London's Olympic Stadium: larger than life but built to shrink

The 80,000 seat London Olympic Stadium is a massive arena designed to morph into a much smaller community venue after the Olympic Games end. Here's why...and how.

Next month, all eyes will be on London as the Olympic Games begin on July 27. But after the closing ceremonies two weeks later, some of the main competitive arenas will morph into smaller, more practical community venues--by design. Part of the overall strategy of the London Olympics organizers was to help revive East London, an industrial and run-down area of the city. And that includes not burdening that community with the upkeep of massive structures.

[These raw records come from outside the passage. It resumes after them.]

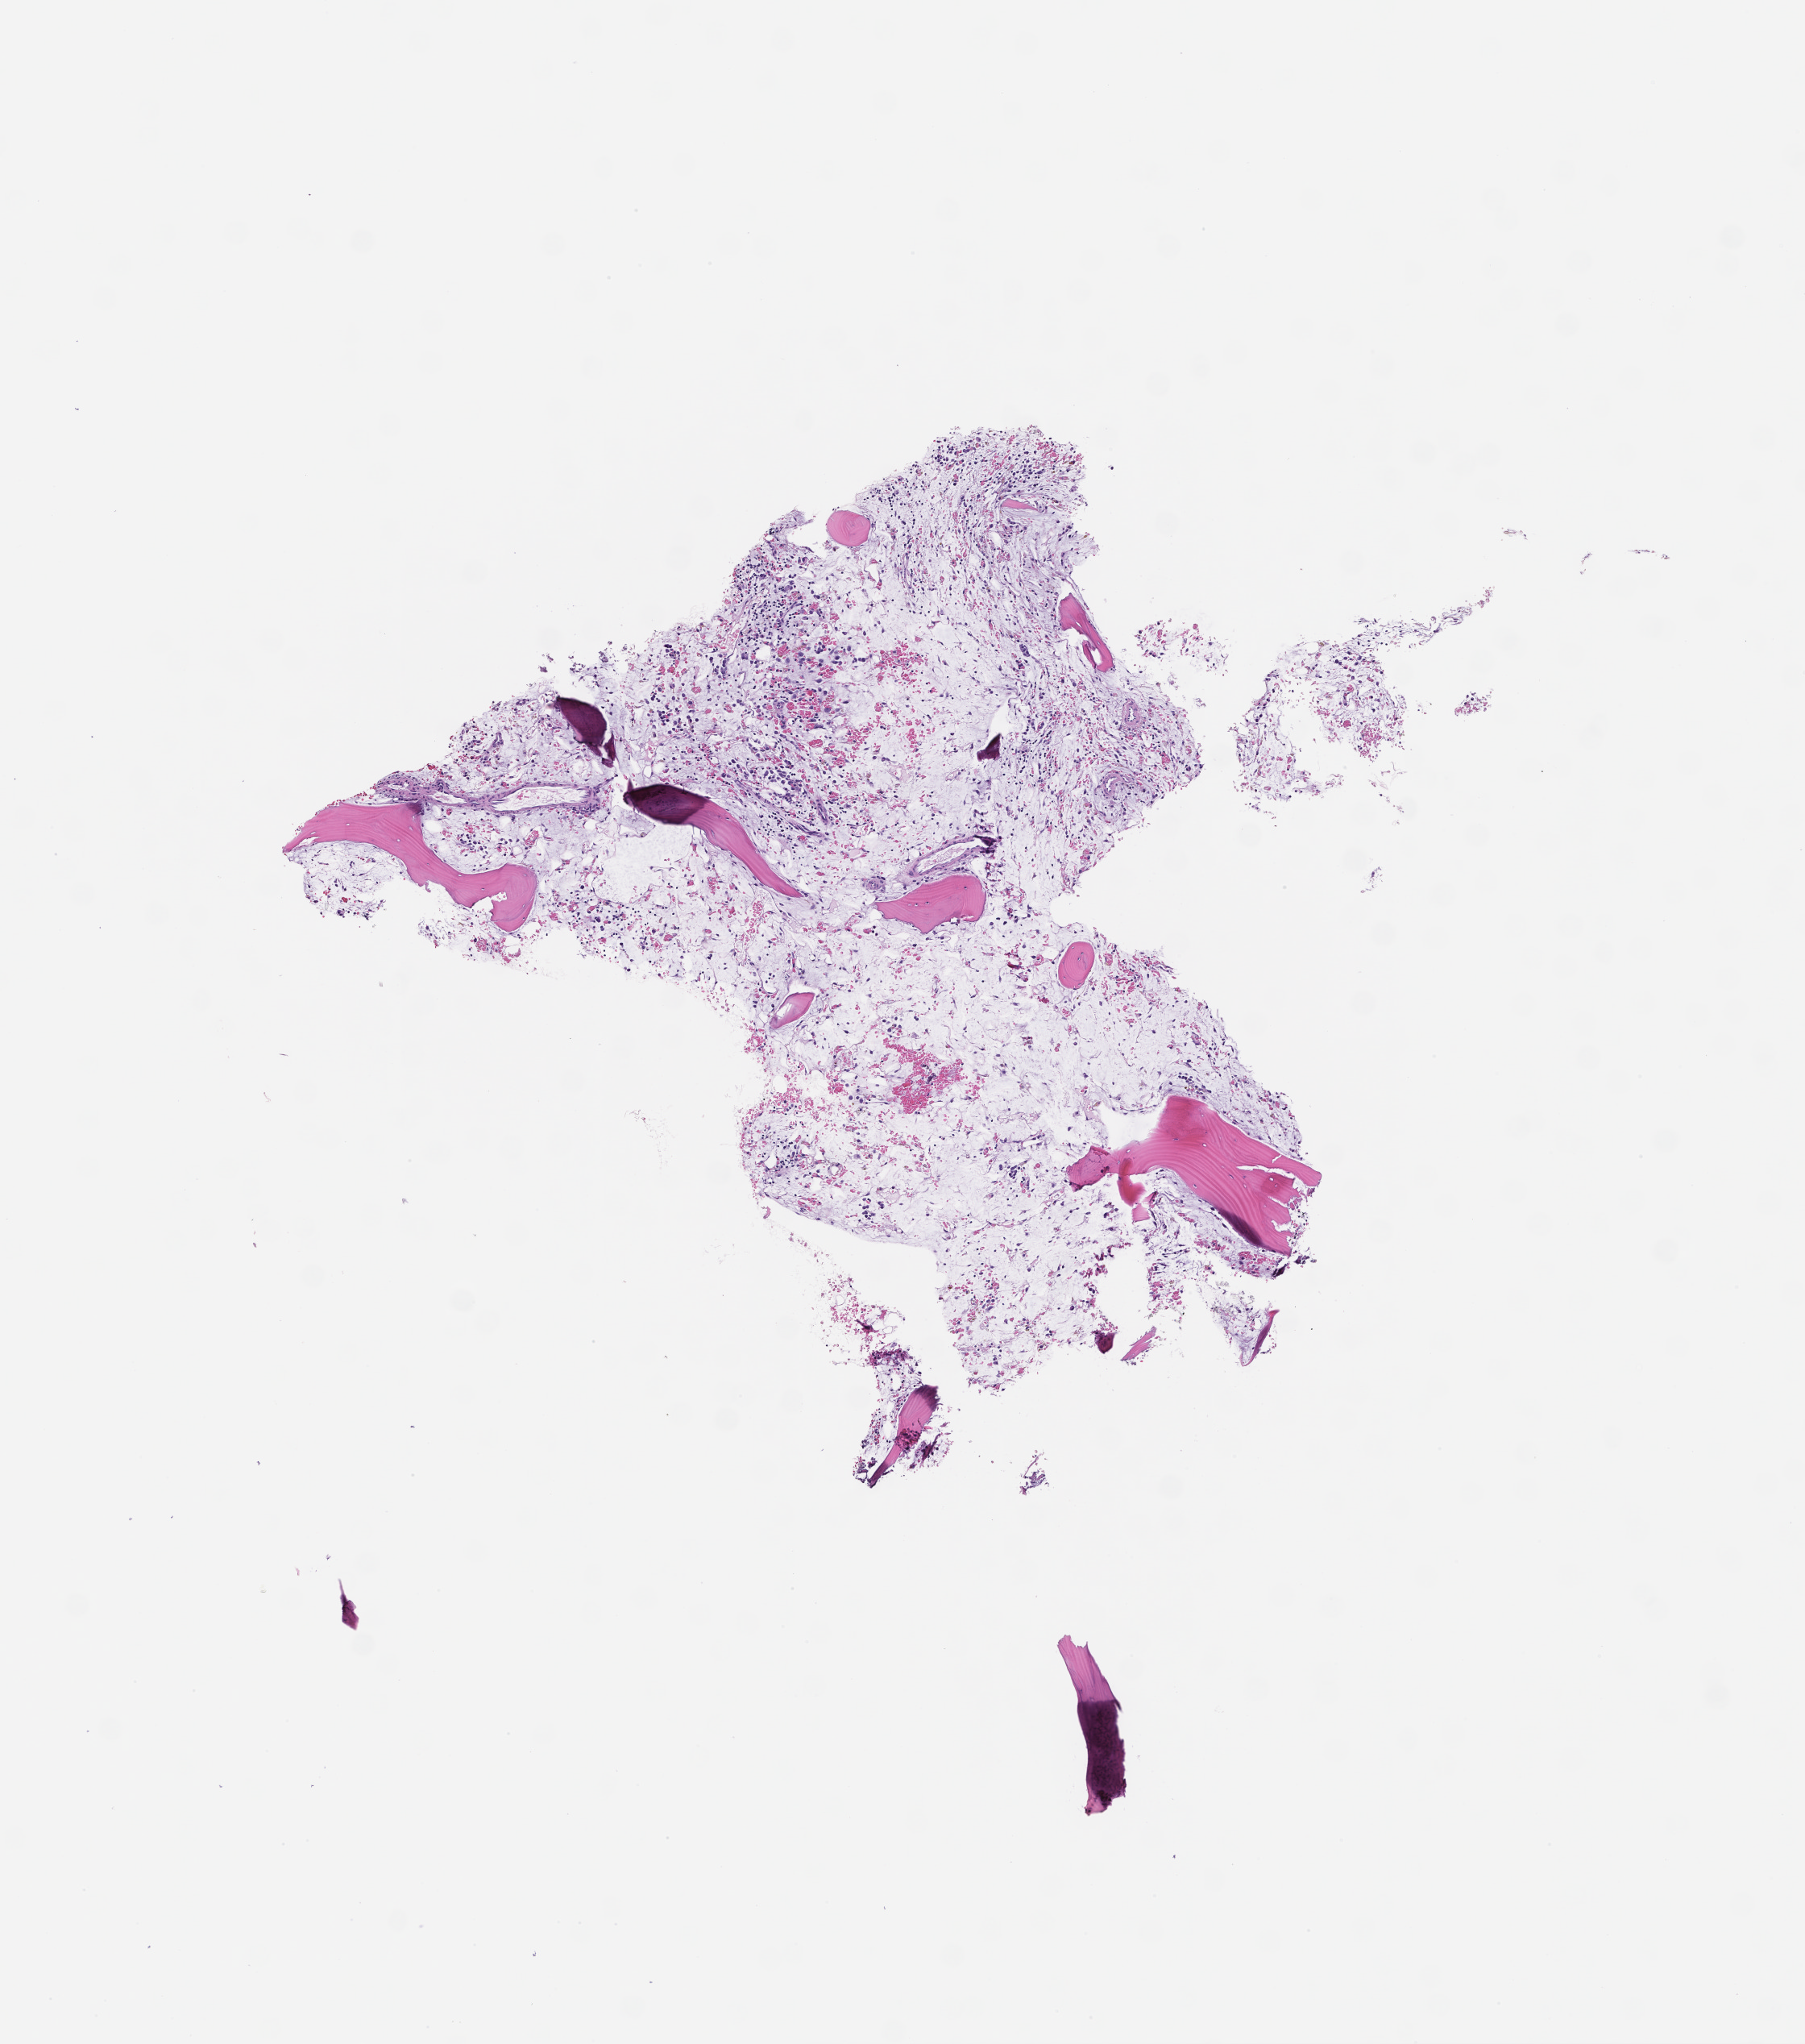
Whole-slide image, hematoxylin and eosin (H&E) stain — a low-resolution overview of the entire scanned area, about 4.5 x 5.1 mm. Formalin-fixed, paraffin-embedded (FFPE) tissue. Tissue site: bone marrow. Male patient.
- this section: primary tumour tissue
- diagnosis: Acute Myeloid Leukemia Not Otherwise Specified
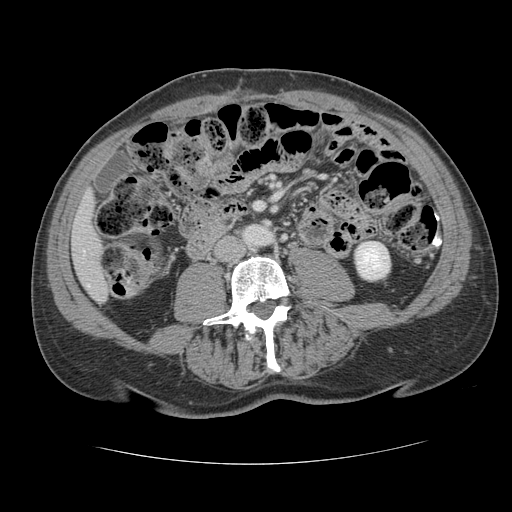
Contrast-enhanced abdominal CT, one axial slice. Position 26 of 134 along the scan axis. 120 kVp. Intravenous contrast given. Soft-tissue window (W 400 / L 40 HU). 2.5 mm slice thickness. 512 × 512 image matrix, field of view 377 × 377 mm. From the clinical record (not read from this slice): patient: male, age 39 years at operation; diagnosis: colorectal cancer liver metastases, imaged before liver resection; multiple liver metastases: yes; largest metastasis: 2.2 cm; chemotherapy before resection: no.
Annotated regions visible in this slice (expert manual segmentation):
- liver: box from (x=73, y=196) to (x=109, y=300) px
- planned liver remnant (the part of the liver to remain after resection): (x=73, y=196)–(x=109, y=301)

Even the Olympic Stadium--the Games' crownlike main arena--will scale down to a more manageable size after the torch goes out.

The architectural firm Populous designed the stadium, which will seat 80,000 during the Games, to transform (via semi-deconstruction) into a building that will accommodate only 25,000. It may not look as visually striking or unique upon first glance as some of the flashier Olympic stadia of decades past--such as the eye-popping "Bird's Nest" of the 2008 Beijing Olympics. But some of the innovative ideas that Populous came up with to create a shrinkable stadium also will pay off in improved energy and material usage, when compared to previous Olympic stadia.

Here's a quick overview of some of the London Olympic Stadium's most clever details:

  • The designers first considered creating a roofless stadium, but overhead coverage was needed to protect athletes and audience from the wind. So they came up with a PVC (polyvinyl chloride) awning that shelters 75% of the venue's seats.
  • The awning is supported by tubular-steel structures put together in a bicycle-wheel pattern above the stadium. The structures are made from salvaged parts from a gas-pipeline construction project.
  • Opting for a PVC awning means that the London Olympic Stadium is the "lightest" Olympic Stadium in history. Populous's design uses 11,000 tons of structural steel. For context: the 2008 "Bird's Nest" Olympic Stadium in Beijing, designed by Herzog & de Meuron, used nearly 42,000 tons.
  • Concession stands are located in pop-up "pods" on the rim of the Stadium, rather than embedded within it. This means there was no need to add mechanical ventilation systems for food preparation and fire prevention.

That the core concept of creating a large-scale arena that could easily become smaller led to money-saving construction and operational solutions illustrates how one inventive, focused design goal can often lead to others. While the Olympic Stadium designed by Populous won't be a permanent landmark in its full form, the creative ideas behind it will likely resonate and live on.